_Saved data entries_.
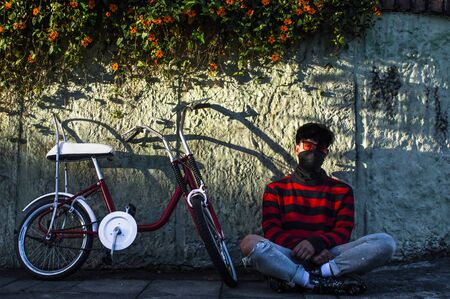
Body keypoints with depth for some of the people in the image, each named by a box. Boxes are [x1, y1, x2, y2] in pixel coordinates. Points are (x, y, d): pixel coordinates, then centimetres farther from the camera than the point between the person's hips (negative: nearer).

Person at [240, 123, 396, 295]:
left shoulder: (342, 191, 18)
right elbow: (271, 230, 3)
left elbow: (343, 232, 6)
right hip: (290, 256, -1)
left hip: (329, 255, 2)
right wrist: (301, 246, -16)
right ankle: (323, 281, -32)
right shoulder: (276, 189, 15)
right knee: (250, 243, -31)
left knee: (385, 242, -24)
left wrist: (316, 243, -16)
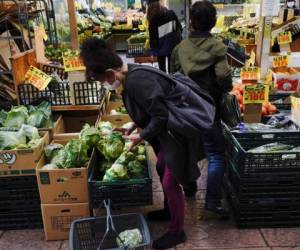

_PROMPT_. Give back exactly the lines from the one that contains "right wrist: (301, 246, -16)" to the final line of the data above, both included, with all pictures removed.

_SOLUTION TO THIS EXERCISE_.
right wrist: (301, 246, -16)
right ankle: (323, 281, -32)
right shoulder: (276, 189, 15)
right knee: (250, 243, -31)
left knee: (385, 242, -24)
left wrist: (316, 243, -16)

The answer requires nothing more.